Unfortunately, as with most radical solutions beloved of policy wonks (reducing ethanol subsidies! Congestion charges! etc.), it’s hard to see the necessary changes implied by the first two ideas Yglesias proposes coming to fruition.

Medical schools:

Building a new medical school exclusively for primary care physicians is probably a fine direct solution. In order to have a huge effect, however, it’d have to live in the sort of future world so beloved of pundits also shared by such projects as Khan Academy et. al. Four new medical schools accepted their first classes of students in 2010 and the New York Times expects a total of two dozen to come into existence soon. As far as I can tell from their websites, the schools took about five or six years to actually begin admitting students, which means roughly a decade would pass between the intention to create a medical school and the actual graduation of medical students. After graduation, of course, there’s residency, which means anything we do now in terms of training doctors will start having an effect twelve or so years from now. As Kliff’s article makes clear, the trends in med school graduates choosing to become primary care physicians are highly volatile—there was a marked uptick in the nineties and about a 20% increase between 2009 and 2011.

If you want an increase over a shorter time frame, you probably have to start thinking about things involving medical licensure, online teaching, etc. Khan Academy territory, essentially.

Immigration

Admitting tons of foreign doctors is really only a first step. There was a good policy brief cited by Felix Salmon recently that showed the depth of the problem of that first step—for H-1B visas, you had a 17% denial rate in FY2011 and a 26% request for evidence rate in 2011, meaning that any attempt to hire a foreign physician will be delayed extensively if not denied. As I’ve mentioned, this is really only the beginning of the problem. You also have to get a license to practice. That involves an English proficiency test, as well as a medical test. It also involves…a residency. Whether you are a 55-year-old doctor who’s at the top of her field or a nervous guy right out of college, you will have to do a residency if you are interested in employment in the United States. Some are still interested—which leads to entertaining stories, to be sure (my mom apparently did her residency with an older gentleman from Romania), but probably isn’t the most rational way to do policy. At any rate, licenses present a large additional obstacle besides the visa process to importing large numbers of physicians from abroad, however convenient a solution that might appear at first blush.

(Changing Medicare reimbursements would be a fine idea. It might also be a good idea to address the problems with rural payments—under the current scheme there’s really no additional economic incentive to live out in rural areas.)

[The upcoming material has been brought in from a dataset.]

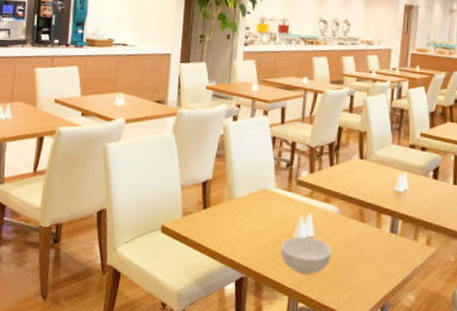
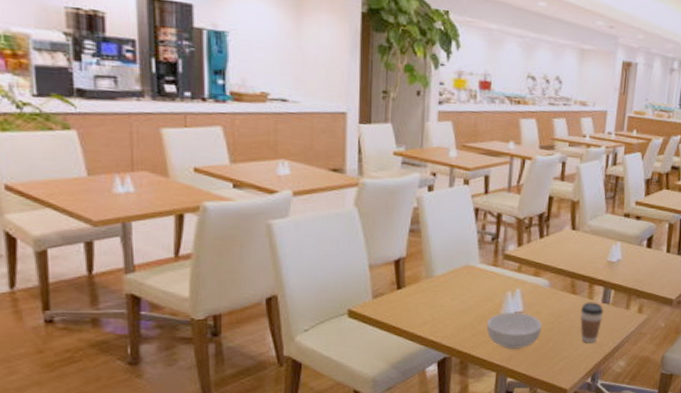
coffee cup: none [368,231,392,274] -> present [580,302,604,343]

At any rate, the number of repetitions of the word “residency” really hides an additional large problem: there’s a residency crunch that might get much worse. Medicare supports funding for residency programs; however, its funding has been more-or-less capped since 1997. The President’s budget proposal does away with that policy—it would cut roughly $10 billion from that support. Perhaps hospitals’ taste for low-cost labor it can flog over many hours won’t be soured by the cut support; perhaps, however, they won’t take as many residents. If so, then there won’t be a solution for the primary care physician problem. In that case, it’ll probably be time to think about empowering nurses.